[Stored items from a collection]
++++++++++++++++++++

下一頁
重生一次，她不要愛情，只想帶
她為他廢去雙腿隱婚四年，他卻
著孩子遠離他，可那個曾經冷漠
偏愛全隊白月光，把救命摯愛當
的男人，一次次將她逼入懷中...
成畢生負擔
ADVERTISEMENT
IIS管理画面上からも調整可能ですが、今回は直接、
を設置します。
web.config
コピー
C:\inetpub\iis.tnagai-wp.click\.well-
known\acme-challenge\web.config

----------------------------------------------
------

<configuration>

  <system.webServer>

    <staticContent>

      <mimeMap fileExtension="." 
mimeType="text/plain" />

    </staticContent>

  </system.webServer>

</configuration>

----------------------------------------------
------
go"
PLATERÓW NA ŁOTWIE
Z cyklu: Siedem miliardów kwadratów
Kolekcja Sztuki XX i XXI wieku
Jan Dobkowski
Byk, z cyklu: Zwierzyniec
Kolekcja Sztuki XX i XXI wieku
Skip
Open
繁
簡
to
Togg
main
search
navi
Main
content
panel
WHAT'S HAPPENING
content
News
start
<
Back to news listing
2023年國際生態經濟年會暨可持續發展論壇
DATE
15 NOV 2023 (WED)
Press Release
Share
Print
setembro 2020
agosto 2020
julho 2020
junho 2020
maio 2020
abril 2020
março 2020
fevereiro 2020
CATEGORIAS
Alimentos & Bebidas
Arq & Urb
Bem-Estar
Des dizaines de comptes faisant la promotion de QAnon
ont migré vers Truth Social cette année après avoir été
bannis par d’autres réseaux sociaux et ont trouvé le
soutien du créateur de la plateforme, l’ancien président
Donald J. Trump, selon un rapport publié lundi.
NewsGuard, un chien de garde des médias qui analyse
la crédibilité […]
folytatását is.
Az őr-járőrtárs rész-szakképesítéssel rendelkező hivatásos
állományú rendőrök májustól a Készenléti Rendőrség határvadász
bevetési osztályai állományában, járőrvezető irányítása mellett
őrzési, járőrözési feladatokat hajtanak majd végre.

++++++++++++++++++++

[WRITTEN TASK]
Scan the entries above for the word "cyklu", then copy every line in which it occurs.

[WRITTEN RESPONSE]
Z cyklu: Siedem miliardów kwadratów
Byk, z cyklu: Zwierzyniec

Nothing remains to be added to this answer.